As the Canadian contingent operations and intelligence staff officer, he was also designated national military representative to the local United Nations headquarters.

In 1968 Berezowski became second in command of a Militia Artillery Training Regiment Headquarters at Camp Borden, Ont. and was promoted to major.

“This HQ conducted all live-firing artillery training for six militia artillery units in Ontario, on both the Meaford and Camp Petawawa ranges.”

Posted to Mobile Command Headquarters, St. Hubert, Que. in September 1970, he served in the Army Operations Centre during the FLQ October 1970 crisis in Quebec and during the War Measures Act. Thereafter, he became a staff officer in army reserves, assuming that responsibility from Canadian Forces Headquarters in Ottawa.

Berezowski was one of two Canadians officers selected to attend the United States Army Command and General Staff Course at Fort Leavenworth, Kansas in 1972-73, and upon graduation, he joined the staff and faculty of the Canadian Land Forces Command and Staff College at Kingston, Ont. He was promoted to lieutenant-colonel in 1976.

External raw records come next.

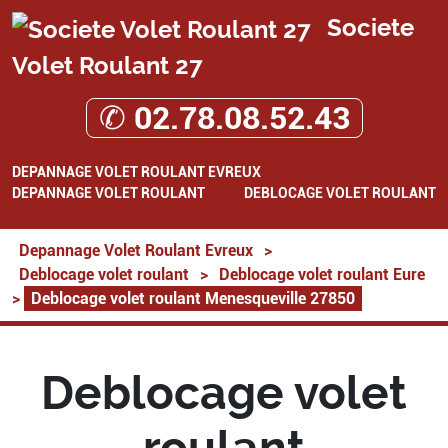
Societe
Volet Roulant 27
✆ 02.78.08.52.43
DEPANNAGE VOLET ROULANT EVREUX
DEPANNAGE VOLET ROULANT
DEBLOCAGE VOLET ROULANT
Depannage Volet Roulant Evreux
>
Deblocage volet roulant
>
Deblocage volet roulant Eure
>
Deblocage volet roulant Menesqueville 27850
Deblocage volet
roulant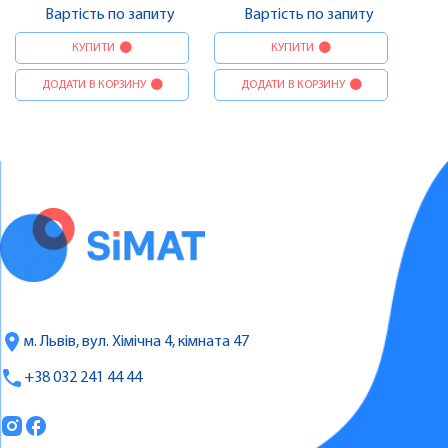
Вартість по запиту
Вартість по запиту
КУПИТИ
КУПИТИ
ДОДАТИ В КОРЗИНУ
ДОДАТИ В КОРЗИНУ
м. Львів, вул. Хімічна 4, кімната 47
+38 032 241 44 44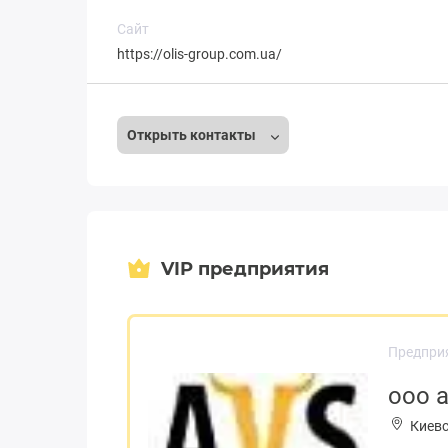
Сайт
https://olis-group.com.ua/
Открыть контакты
VIP предприятия
Предпри
ооо 
Киевс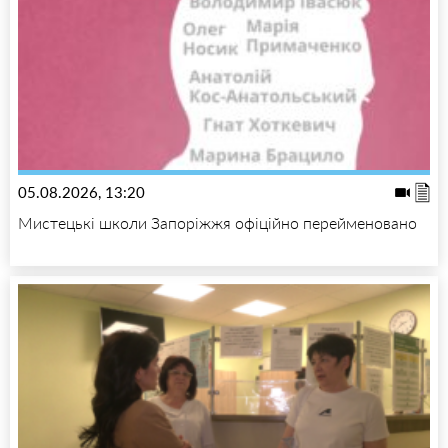
05.08.2026, 13:20
Мистецькі школи Запоріжжя офіційно перейменовано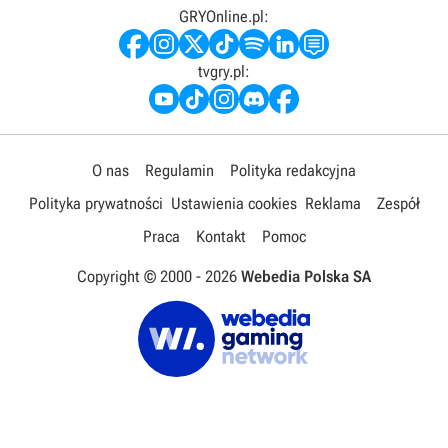
GRYOnline.pl:
tvgry.pl:
O nas
Regulamin
Polityka redakcyjna
Polityka prywatności
Ustawienia cookies
Reklama
Zespół
Praca
Kontakt
Pomoc
Copyright © 2000 -
2026
Webedia Polska SA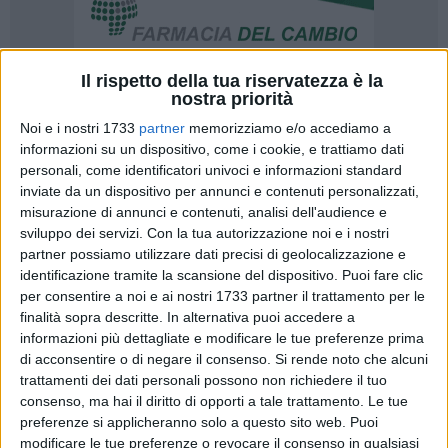
Il rispetto della tua riservatezza è la
nostra priorità
32
Noi e i nostri 1733
partner
memorizziamo e/o accediamo a
informazioni su un dispositivo, come i cookie, e trattiamo dati
personali, come identificatori univoci e informazioni standard
Il Rotaract Club di Barletta, in collaborazione con il Rotary
inviate da un dispositivo per annunci e contenuti personalizzati,
Club Barletta, la Regione Puglia, l'associazione Letti di
misurazione di annunci e contenuti, analisi dell'audience e
sviluppo dei servizi.
Con la tua autorizzazione noi e i nostri
Piacere, i Presidi del Libro di Barletta, l'associazione Teatro
partner possiamo utilizzare dati precisi di geolocalizzazione e
delle Lanterne e Cif Andria, in occasione della festa della
identificazione tramite la scansione del dispositivo. Puoi fare clic
donna, martedì 7 Marzo 2023, alle ore 19,30 sarà lieto di
per consentire a noi e ai nostri 1733 partner il trattamento per le
tenere un evento interamente dedicato alle donne, presso la
finalità sopra descritte. In alternativa puoi accedere a
sala Athenaeum a Barletta, in Via Madonna degli Angeli 29,
informazioni più dettagliate e modificare le tue preferenze prima
(traversa Via dei Greci) intitolato "ESSERE DONNA , TRA
di acconsentire o di negare il consenso.
Si rende noto che alcuni
LIBERTA' E COSTRIZIONI" , che verterà sulla condizione
trattamenti dei dati personali possono non richiedere il tuo
consenso, ma hai il diritto di opporti a tale trattamento. Le tue
femminile nei Paesi dai regimi totalitari e di guerra.
preferenze si applicheranno solo a questo sito web. Puoi
modificare le tue preferenze o revocare il consenso in qualsiasi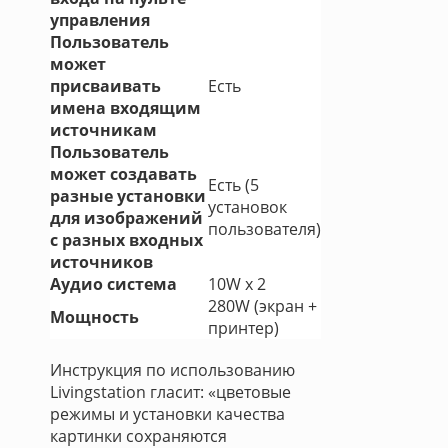
управления
Пользователь
может
присваивать
Есть
имена входящим
источникам
Пользователь
может создавать
Есть (5
разные установки
установок
для изображений
пользователя)
с разных входных
источников
Аудио система
10W х 2
280W (экран +
Мощность
принтер)
Инструкция по использованию
Livingstation гласит: «цветовые
режимы и установки качества
картинки сохраняются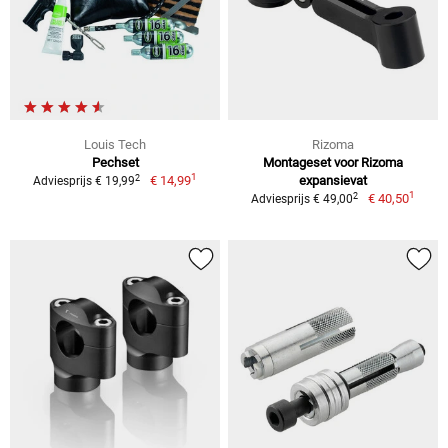
Louis Tech
Rizoma
Pechset
Montageset voor Rizoma
1
2
€ 14,99
expansievat
Adviesprijs € 19,99
1
2
€ 40,50
Adviesprijs € 49,00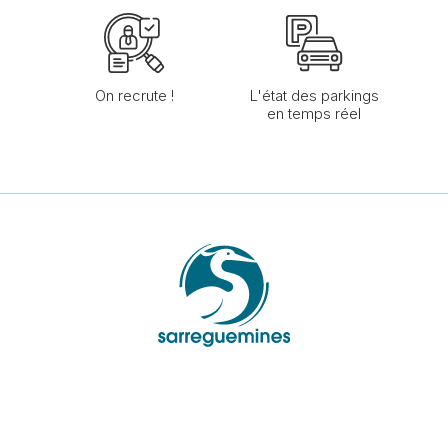
On recrute !
L'état des parkings
en temps réel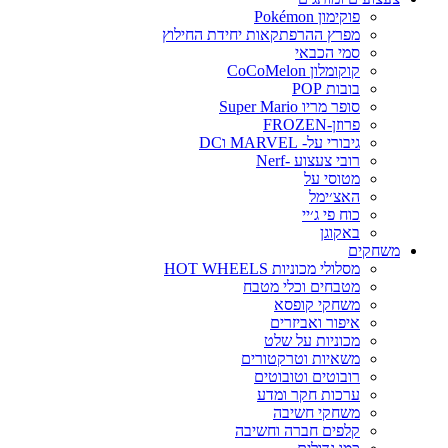
פוקימון Pokémon
מפרץ ההרפתקאות יחידת החילוץ
סמי הכבאי
קוקומלון CoCoMelon
בובות POP
סופר מריו Super Mario
פרוזן-FROZEN
גיבורי על- MARVEL וDC
רובי צעצוע -Nerf
מטוסי על
האצ׳ימל
כוח פי ג׳יי
באקוגן
משחקים
מסלולי מכוניות HOT WHEELS
מטבחים וכלי מטבח
משחקי קופסא
איפור ואביזרים
מכוניות על שלט
משאיות וטרקטורים
רובוטים וטובוטים
ערכות חקר ומדע
משחקי חשיבה
קלפים חברה וחשיבה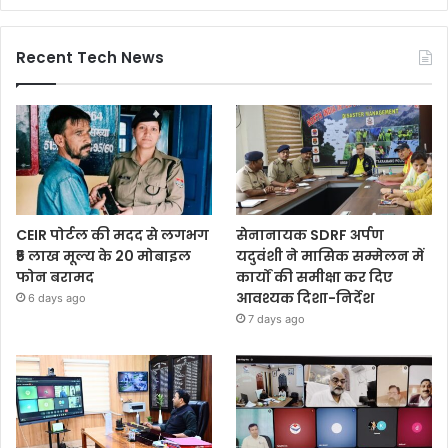
Recent Tech News
CEIR पोर्टल की मदद से लगभग
सेनानायक SDRF अर्पण
₹5 लाख मूल्य के 20 मोबाइल
यदुवंशी ने मासिक सम्मेलन में
फोन बरामद
कार्यों की समीक्षा कर दिए
आवश्यक दिशा-निर्देश
6 days ago
7 days ago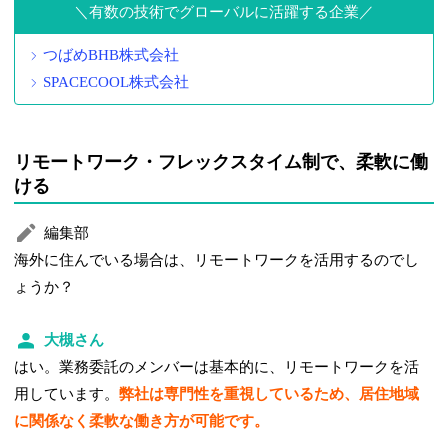
有数の技術でグローバルに活躍する企業
つばめBHB株式会社
SPACECOOL株式会社
リモートワーク・フレックスタイム制で、柔軟に働
ける
編集部
海外に住んでいる場合は、リモートワークを活用するのでし
ょうか？
大槻さん
はい。業務委託のメンバーは基本的に、リモートワークを活
用しています。
弊社は専門性を重視しているため、居住地域
に関係なく柔軟な働き方が可能です。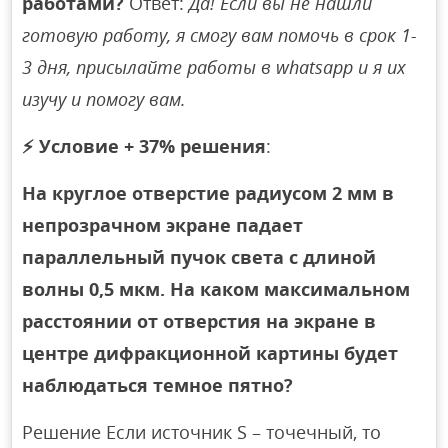
работами?
Ответ:
Да! Если вы не нашли
готовую работу, я смогу вам помочь в срок 1-
3 дня, присылайте работы в whatsapp и я их
изучу и помогу вам.
⚡
Условие + 37% решения
:
На круглое отверстие радиусом 2 мм в
непрозрачном экране падает
параллельный пучок света с длиной
волны 0,5 мкм. На каком максимальном
расстоянии от отверстия на экране в
центре дифракционной картины будет
наблюдаться темное пятно?
Решение Если источник S – точечный, то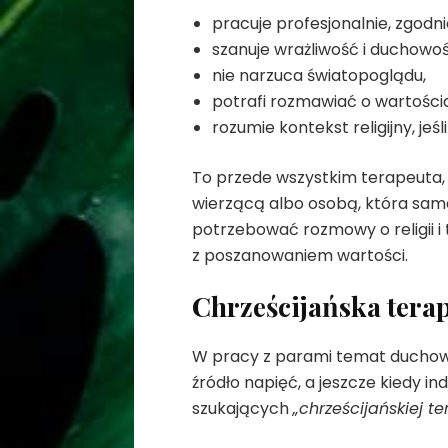
pracuje profesjonalnie, zgod
szanuje wrażliwość i duchowość 
nie narzuca światopoglądu,
potrafi rozmawiać o wartości
rozumie kontekst religijny, jeś
To przede wszystkim terapeuta, k
wierzącą albo osobą, która sama 
potrzebować rozmowy o religii i 
z poszanowaniem wartości.
Chrześcijańska terap
W pracy z parami temat duchowoś
źródło napięć, a jeszcze kiedy in
szukających
„chrześcijańskiej te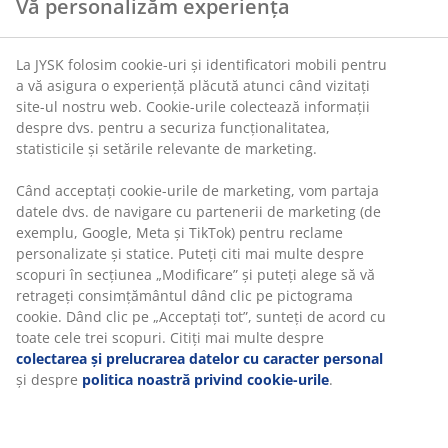
Vă personalizăm experiența
La JYSK folosim cookie-uri și identificatori mobili pentru
a vă asigura o experiență plăcută atunci când vizitați
site-ul nostru web. Cookie-urile colectează informații
despre dvs. pentru a securiza funcționalitatea,
statisticile și setările relevante de marketing.
Când acceptați cookie-urile de marketing, vom partaja
datele dvs. de navigare cu partenerii de marketing (de
exemplu, Google, Meta și TikTok) pentru reclame
personalizate și statice. Puteți citi mai multe despre
scopuri în secțiunea „Modificare” și puteți alege să vă
retrageți consimțământul dând clic pe pictograma
cookie. Dând clic pe „Acceptați tot”, sunteți de acord cu
toate cele trei scopuri. Citiți mai multe despre
colectarea și prelucrarea datelor cu caracter personal
și despre
politica noastră privind cookie-urile
.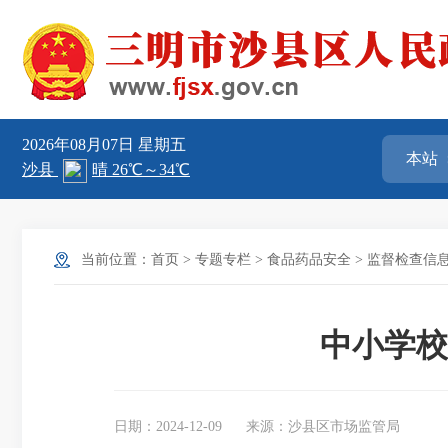
2026年08月07日
星期五
当前位置：
首页
>
专题专栏
>
食品药品安全
>
监督检查信
中小学校
日期：2024-12-09
来源：沙县区市场监管局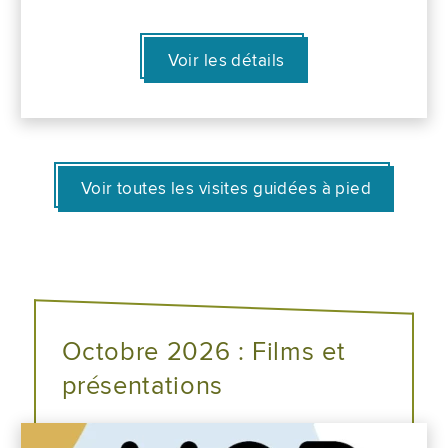
Voir les détails
Voir toutes les visites guidées à pied
Octobre 2026 : Films et
présentations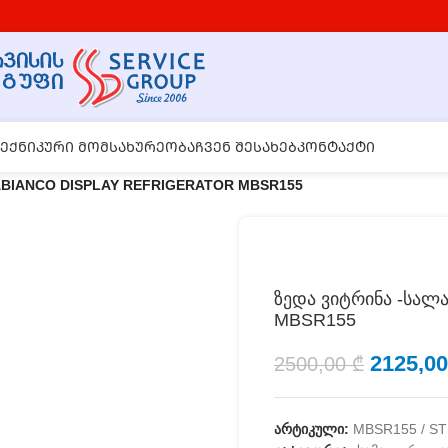
ᲔᲥᲜᲘᲙᲣᲠᲘ ᲛᲝᲛᲡᲐᲮᲣᲠᲔᲝᲑᲐ
ᲩᲕᲔᲜ ᲨᲔᲡᲐᲮᲔᲑ
ᲙᲝᲜᲢᲐᲥᲢᲘ
TABIANCO DISPLAY REFRIGERATOR MBSR155
ზედა ვიტრინა -სა
MBSR155
2125,0
2500,00
₾
არტიკული:
MBSR155 / ST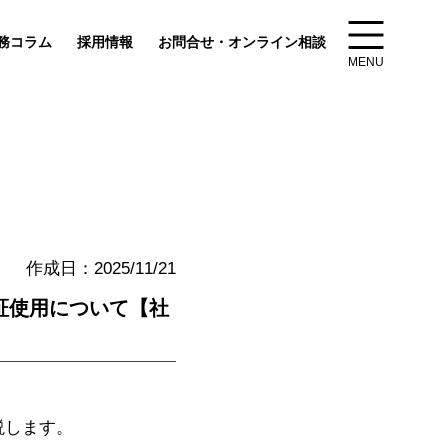
務コラム
採用情報
お問合せ・オンライン相談
MENU
作成日：2025/11/21
証使用について【社
説します。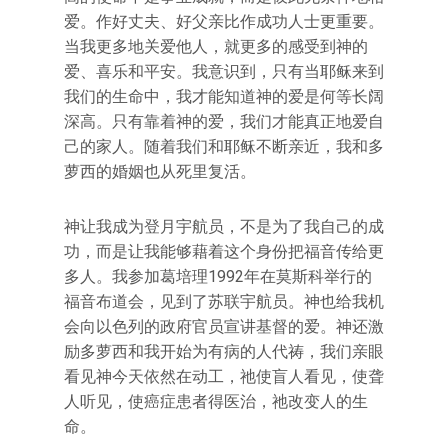
爱。作好丈夫、好父亲比作成功人士更重要。
当我更多地关爱他人，就更多的感受到神的
爱、喜乐和平安。我意识到，只有当耶稣来到
我们的生命中，我才能知道神的爱是何等长阔
深高。只有靠着神的爱，我们才能真正地爱自
己的家人。随着我们和耶稣不断亲近，我和多
萝西的婚姻也从死里复活。
神让我成为登月宇航员，不是为了我自己的成
功，而是让我能够藉着这个身份把福音传给更
多人。我参加葛培理1992年在莫斯科举行的
福音布道会，见到了苏联宇航员。神也给我机
会向以色列的政府官员宣讲基督的爱。神还激
励多萝西和我开始为有病的人代祷，我们亲眼
看见神今天依然在动工，祂使盲人看见，使聋
人听见，使癌症患者得医治，祂改变人的生
命。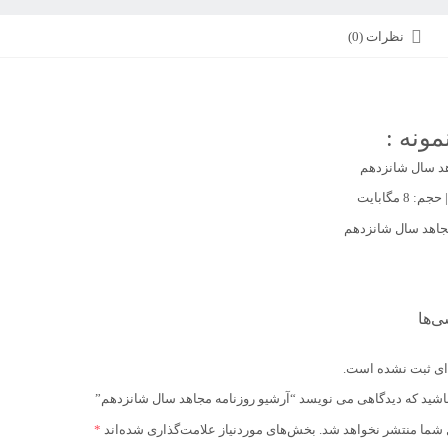
نظرات (0)
مونه :
هد سال شانزدهم
ی‌ها
ای ثبت نشده است.
اشید که دیدگاهی می نویسد “آرشیو روزنامه مجاهد سال شانزدهم”
 شما منتشر نخواهد شد.
بخش‌های موردنیاز علامت‌گذاری شده‌اند
*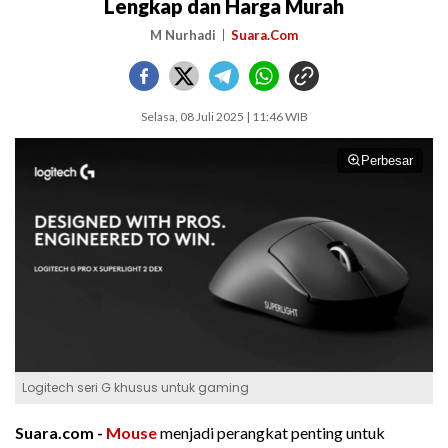
Lengkap dan Harga Murah
M Nurhadi
Suara.Com
Selasa, 08 Juli 2025 | 11:46 WIB
Perbesar
Logitech seri G khusus untuk gaming
Suara.com -
Mouse
menjadi perangkat penting untuk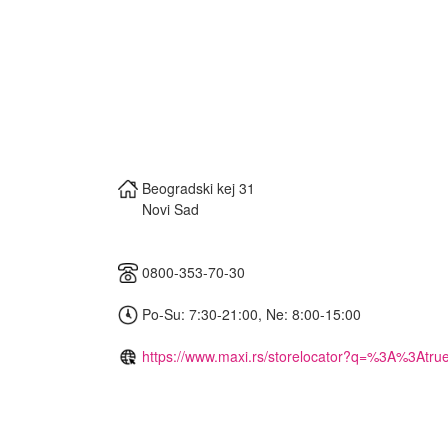
Beogradski kej 31
Novi Sad
0800-353-70-30
Po-Su: 7:30-21:00, Ne: 8:00-15:00
https://www.maxi.rs/storelocator?q=%3A%3Atru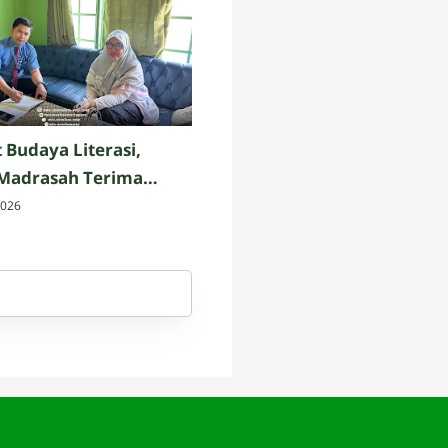
 Budaya Literasi,
 Madrasah Terima
enyedia Bahan Bacaan
2026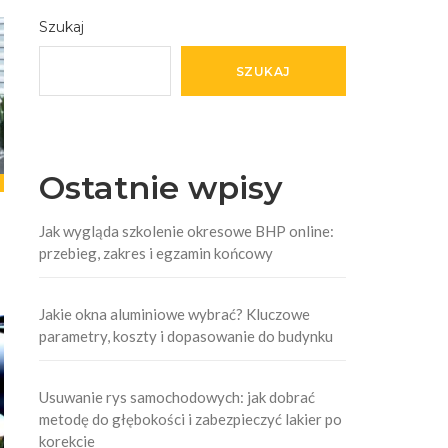
Szukaj
SZUKAJ
Ostatnie wpisy
Jak wygląda szkolenie okresowe BHP online:
przebieg, zakres i egzamin końcowy
Jakie okna aluminiowe wybrać? Kluczowe
parametry, koszty i dopasowanie do budynku
Usuwanie rys samochodowych: jak dobrać
metodę do głębokości i zabezpieczyć lakier po
korekcie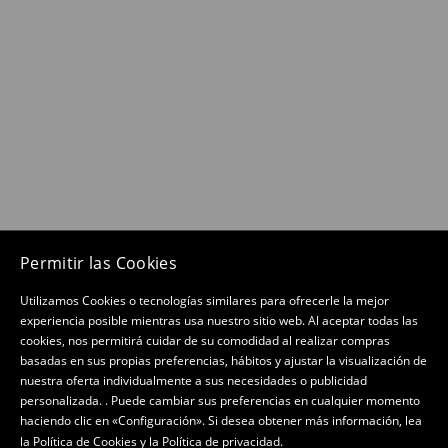
Permitir las Cookies
Utilizamos Cookies o tecnologías similares para ofrecerle la mejor
experiencia posible mientras usa nuestro sitio web. Al aceptar todas las
cookies, nos permitirá cuidar de su comodidad al realizar compras
basadas en sus propias preferencias, hábitos y ajustar la visualización de
nuestra oferta individualmente a sus necesidades o publicidad
personalizada. . Puede cambiar sus preferencias en cualquier momento
haciendo clic en «Configuración». Si desea obtener más información, lea
la Política de Cookies
y
la Política de privacidad
.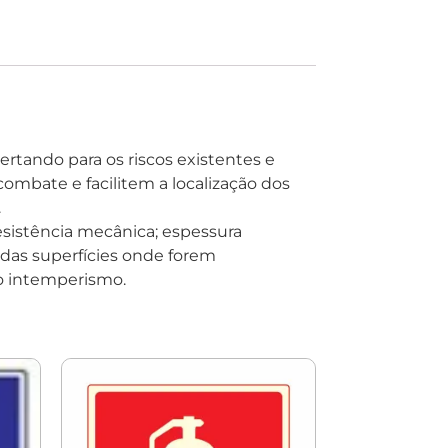
ertando para os riscos existentes e
ombate e facilitem a localização dos
.
resistência mecânica; espessura
s das superfícies onde forem
ao intemperismo.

            The next year he was a posted to Washington, D.C. as a Canadian liaison officer to the US Army Materiel Development and Readiness Command (DARCOM) Headquarters at the Pentagon, and for the next four years he represented Canada on the personal staff of the four-star commanding general.

            Finally, Berezowski was assigned to National Defence Headquarters in Ottawa from 1981 until his retirement in October 1984.

“As Director of Standardization Co-ordination, my primary tasks were co-ordinating our navy, army and air force international standardization programs within NATO and under the America, Britain, Canada and Australia (ABCA) Quadripartite Standardization Agreement.”

Upon retirement, he and his wife Vanlea returned to Victoria in 1985, which was 30 years after being married there at Work Point Barracks.

Now a widower, he and his wife, who died in January, had one daughter, Lori, who lives in Olympia, Wash. He has two grandchildren and one great-grandchild.

In his retirement, Berezowski has served as a director with the Royal United Services Institute of Vancouver Island and its national parent, the Federation of Military and United Services Institutes of Canada (FMUSIC).

As chairman of its National Defence committee, he testified before the Commons Defence Committee in 1993 and the Parliamentary Special Joint Committee on Canada’s defence policy during its visit to Victoria in 1994.

Berezowski was awarded an Honorary Life Membership by the Royal United Services Institute of Vancouver Island in October 1994.

As team leader of the FMUSIC Policy Committee 2001, “Cec” produced its major report to the Government of Canada entitled Canada’s Strategic Security XXI.

On February 14, 2003, the Queen’s Golden Jubilee Medal was conferred to him through the National Chairman, FMUSIC.

For 10 years, beginning in 2000, the RUSI VI (Royal United Services Institute of Canada, Vancouver Island) newsletter was edited by him, which he said is a reflection of his early newspaper training in Kamsack.

A member of the Kamsack branch of the Legion, Berezowski also was in the habit of supporting Legion functions in Victoria.

Asked what his military life has meant to him, he said that the military has been the “biggest school he has ever belonged to.

“During my first 10 years, I was always on specialized courses, first as a cadet and then in anti-aircraft.

“My advantage was that I could out-write most others. My university education was working for the Davis brothers. I was able to hold my own with university graduates and often even taught them how to write.

“Chiz was a master linguist who went out of his way to teach me, and Ralph was a good editor.”

Berezowski donated a uniform and replicas of medals to the Kamsack Legion, which has the items displayed behind glass and hired an artist to make a painting of the HMCS Kamsack corvette-typed boat which had served during the Second World War.

As has been his custom, on November 11, Berezowski plans to attend the Remembrance Day ceremonies in Victoria.